While waiting for Adam to come home from school, I slid the cooked boudoir biscuits on to a wire rack to cool, glancing out of the kitchen window where the two girls were bouncing on the trampoline under a heavy sky. The lawn, pierced here and there by clumps of battered daffodils, swept downhill beyond the trampoline to a dense hedge of beech and laurel, the boundary to the garden of our old house. Beyond that, the ground rose again, quite steeply, and if it weren’t for the golfers with their buggies and brightly coloured umbrellas, and the high-rise office blocks that loomed on the horizon, I could have pretended I was in the country, not a few miles from central London.

Adam came flying into the kitchen from the hall, flung his backpack on the floor and made a grab for a biscuit.

‘Hey, not so fast,’ I said, intercepting him. ‘They’re for your dad’s tea.’

‘He won’t miss a couple.’ Adam eyed them hungrily. ‘Anyway, he’s on a diet, isn’t he?’

David was watching his weight.
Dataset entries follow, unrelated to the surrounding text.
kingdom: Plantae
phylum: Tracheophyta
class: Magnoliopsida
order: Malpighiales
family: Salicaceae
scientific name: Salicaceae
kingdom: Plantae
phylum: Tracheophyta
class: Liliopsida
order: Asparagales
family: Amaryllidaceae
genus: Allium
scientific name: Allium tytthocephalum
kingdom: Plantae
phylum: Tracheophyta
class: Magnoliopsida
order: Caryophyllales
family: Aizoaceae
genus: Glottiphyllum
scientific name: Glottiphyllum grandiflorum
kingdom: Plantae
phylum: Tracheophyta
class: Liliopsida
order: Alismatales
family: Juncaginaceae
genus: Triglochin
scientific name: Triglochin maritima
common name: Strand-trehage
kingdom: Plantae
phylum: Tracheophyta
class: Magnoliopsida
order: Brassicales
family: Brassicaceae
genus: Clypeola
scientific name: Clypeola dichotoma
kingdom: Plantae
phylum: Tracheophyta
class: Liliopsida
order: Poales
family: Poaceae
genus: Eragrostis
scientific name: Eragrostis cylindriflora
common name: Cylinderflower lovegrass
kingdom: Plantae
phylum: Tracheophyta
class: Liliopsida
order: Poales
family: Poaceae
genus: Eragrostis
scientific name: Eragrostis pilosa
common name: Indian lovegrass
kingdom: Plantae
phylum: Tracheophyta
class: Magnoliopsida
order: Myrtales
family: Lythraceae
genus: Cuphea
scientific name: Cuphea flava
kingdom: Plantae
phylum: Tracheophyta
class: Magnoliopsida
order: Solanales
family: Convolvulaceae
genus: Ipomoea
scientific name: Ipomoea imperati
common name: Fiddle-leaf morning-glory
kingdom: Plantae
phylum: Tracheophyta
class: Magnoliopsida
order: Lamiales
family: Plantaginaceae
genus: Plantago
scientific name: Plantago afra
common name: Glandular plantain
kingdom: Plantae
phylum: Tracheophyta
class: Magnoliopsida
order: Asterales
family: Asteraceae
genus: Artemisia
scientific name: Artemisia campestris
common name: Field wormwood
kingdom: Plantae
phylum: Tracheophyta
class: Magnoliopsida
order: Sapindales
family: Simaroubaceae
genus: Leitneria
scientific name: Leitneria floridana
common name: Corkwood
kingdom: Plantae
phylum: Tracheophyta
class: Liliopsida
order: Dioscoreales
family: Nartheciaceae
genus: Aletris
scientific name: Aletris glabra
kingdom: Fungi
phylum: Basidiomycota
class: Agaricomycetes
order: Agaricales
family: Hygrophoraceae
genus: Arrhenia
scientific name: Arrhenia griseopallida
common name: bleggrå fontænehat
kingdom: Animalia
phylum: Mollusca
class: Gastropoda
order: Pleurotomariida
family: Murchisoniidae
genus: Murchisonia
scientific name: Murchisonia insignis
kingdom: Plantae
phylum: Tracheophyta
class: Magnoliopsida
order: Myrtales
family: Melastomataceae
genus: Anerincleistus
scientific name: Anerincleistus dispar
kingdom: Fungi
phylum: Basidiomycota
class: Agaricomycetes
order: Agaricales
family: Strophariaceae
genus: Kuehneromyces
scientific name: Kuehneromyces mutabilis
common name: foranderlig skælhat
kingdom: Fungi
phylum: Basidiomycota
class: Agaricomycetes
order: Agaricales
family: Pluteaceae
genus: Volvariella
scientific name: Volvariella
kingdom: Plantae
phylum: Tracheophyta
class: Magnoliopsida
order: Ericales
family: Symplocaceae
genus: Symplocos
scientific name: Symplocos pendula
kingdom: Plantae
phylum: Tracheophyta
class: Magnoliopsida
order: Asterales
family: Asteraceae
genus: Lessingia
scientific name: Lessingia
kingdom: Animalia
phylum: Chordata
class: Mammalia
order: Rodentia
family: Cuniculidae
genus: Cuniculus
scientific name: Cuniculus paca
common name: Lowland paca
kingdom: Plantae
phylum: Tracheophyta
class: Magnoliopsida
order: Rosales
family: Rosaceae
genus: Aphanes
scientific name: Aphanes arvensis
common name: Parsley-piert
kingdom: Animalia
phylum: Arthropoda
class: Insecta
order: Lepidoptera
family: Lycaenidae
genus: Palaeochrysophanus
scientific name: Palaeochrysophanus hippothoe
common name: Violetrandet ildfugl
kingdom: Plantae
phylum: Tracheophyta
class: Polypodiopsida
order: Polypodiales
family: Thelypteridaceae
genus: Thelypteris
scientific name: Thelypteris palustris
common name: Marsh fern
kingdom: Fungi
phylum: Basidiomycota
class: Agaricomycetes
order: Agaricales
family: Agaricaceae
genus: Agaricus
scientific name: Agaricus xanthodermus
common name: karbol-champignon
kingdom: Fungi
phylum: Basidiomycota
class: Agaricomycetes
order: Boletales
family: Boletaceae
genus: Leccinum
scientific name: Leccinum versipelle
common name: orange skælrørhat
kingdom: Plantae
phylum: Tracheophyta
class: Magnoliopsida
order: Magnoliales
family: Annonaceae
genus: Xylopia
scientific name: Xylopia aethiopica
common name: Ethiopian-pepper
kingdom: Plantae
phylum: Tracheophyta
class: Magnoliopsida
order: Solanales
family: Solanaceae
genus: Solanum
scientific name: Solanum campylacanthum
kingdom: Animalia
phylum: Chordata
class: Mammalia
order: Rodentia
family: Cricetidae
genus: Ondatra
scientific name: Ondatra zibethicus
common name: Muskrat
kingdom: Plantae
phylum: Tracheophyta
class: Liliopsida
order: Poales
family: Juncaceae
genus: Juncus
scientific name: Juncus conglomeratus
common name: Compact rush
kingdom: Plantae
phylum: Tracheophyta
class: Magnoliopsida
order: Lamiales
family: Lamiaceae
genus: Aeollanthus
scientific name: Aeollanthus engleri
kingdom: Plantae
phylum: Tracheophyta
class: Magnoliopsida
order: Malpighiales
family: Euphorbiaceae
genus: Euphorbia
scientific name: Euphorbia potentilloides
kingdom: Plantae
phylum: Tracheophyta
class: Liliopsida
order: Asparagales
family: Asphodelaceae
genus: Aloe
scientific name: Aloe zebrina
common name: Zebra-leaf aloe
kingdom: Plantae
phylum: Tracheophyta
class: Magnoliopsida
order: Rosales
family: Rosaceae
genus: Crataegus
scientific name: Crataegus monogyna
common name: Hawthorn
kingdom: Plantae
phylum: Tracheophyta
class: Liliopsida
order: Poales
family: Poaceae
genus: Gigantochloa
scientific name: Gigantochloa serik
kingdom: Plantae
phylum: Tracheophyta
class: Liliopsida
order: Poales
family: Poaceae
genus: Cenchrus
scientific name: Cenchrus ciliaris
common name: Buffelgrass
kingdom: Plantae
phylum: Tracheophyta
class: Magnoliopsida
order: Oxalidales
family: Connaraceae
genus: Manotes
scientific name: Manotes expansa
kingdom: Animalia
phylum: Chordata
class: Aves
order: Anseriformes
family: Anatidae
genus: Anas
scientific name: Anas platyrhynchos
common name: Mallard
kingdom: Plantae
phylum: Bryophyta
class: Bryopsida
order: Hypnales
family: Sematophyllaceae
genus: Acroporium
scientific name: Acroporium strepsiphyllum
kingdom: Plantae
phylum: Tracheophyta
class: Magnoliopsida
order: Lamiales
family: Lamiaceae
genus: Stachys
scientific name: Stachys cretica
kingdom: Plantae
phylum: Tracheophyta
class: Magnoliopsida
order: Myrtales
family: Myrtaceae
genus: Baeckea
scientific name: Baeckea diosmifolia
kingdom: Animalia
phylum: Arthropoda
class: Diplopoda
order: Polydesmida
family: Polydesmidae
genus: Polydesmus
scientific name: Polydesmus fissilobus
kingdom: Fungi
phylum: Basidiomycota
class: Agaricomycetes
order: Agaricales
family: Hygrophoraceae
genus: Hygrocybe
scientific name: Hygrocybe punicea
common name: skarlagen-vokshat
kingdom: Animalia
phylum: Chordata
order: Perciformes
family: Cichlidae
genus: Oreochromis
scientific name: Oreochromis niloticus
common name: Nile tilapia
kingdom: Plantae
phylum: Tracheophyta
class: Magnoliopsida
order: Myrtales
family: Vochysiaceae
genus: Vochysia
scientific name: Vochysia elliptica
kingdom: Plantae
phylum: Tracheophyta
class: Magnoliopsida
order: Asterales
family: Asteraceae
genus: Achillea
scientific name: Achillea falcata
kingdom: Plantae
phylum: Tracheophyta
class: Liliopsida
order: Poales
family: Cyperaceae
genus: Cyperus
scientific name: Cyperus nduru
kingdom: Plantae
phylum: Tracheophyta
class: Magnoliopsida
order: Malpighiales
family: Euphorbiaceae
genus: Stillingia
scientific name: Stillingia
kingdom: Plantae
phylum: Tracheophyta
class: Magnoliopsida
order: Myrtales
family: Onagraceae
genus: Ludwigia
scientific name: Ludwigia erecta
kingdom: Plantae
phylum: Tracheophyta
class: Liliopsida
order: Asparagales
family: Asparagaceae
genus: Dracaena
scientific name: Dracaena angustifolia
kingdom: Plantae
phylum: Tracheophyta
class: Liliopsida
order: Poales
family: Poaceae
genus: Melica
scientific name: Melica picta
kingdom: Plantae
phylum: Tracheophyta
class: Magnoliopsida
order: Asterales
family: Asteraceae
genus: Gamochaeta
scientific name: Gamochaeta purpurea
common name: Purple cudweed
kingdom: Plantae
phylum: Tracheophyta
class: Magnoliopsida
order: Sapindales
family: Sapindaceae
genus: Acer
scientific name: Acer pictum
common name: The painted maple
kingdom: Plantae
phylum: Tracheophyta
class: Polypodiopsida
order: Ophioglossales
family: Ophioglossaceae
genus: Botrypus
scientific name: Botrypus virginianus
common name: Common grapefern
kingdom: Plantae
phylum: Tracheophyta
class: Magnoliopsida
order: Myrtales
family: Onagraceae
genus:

He’d always been careful, but since he’d hit forty several months ago, he’d become almost obsessed. However, he hadn’t been able to resist my baking so far.

‘You can have two, that’s all.’ Adam smiled at me, revealing the tram-track braces that he wore back then. ‘Just don’t tell the girls.’

‘What isn’t Adam to tell us?’ Georgia kicked off her outdoor shoes inside the back door, followed by Sophie who headed straight for the biscuits, padding across the floor in wet socks. ‘Adam! What did Mum say? Why are you eating a biscuit?’ Georgia turned to me, all serious. ‘Mum, you said we couldn’t have one.’

‘It isn’t fair,’ Sophie began.

‘All right,’ I said quickly, not wishing to be drawn into a debate. ‘Two each, and you’d better eat your tea,’ I added as I watched the biscuits disappearing from the rack.

Georgia nibbled at hers, the picture of restraint in a long navy coat.

‘They’re yummy,’ said Sophie, showering her school sweatshirt with crumbs. ‘Mummy, what does boudoir mean?’

‘It’s a lady’s bedroom,’ I said.

Sophie frowned.

‘Why does the lady have her own bedroom?’ she asked, all innocence. ‘Why doesn’t she share it with her husband, like you and Daddy?’

‘She might be divorced,’ said Georgia matter-of-factly. ‘Mrs Webber was in tears last week at school because her husband’s left her.’

‘Are you sure?’ Mrs Webber, Georgia’s teacher at
school, had married only last term. I remembered because Georgia spent hours making her a card.

‘She was so upset, she hid in the cupboard in the classroom and wouldn’t come out till break-time.’

I thought of Mrs Webber’s encouraging notes written in the margins of Georgia’s schoolbooks. ‘Well done, Georgia. Super work. You’ve tried very hard.’ And I thought – smugly, because I reckoned I deserved to be smug after fourteen years of working at mine – that Mrs Webber obviously hadn’t made that much of an effort to save her marriage.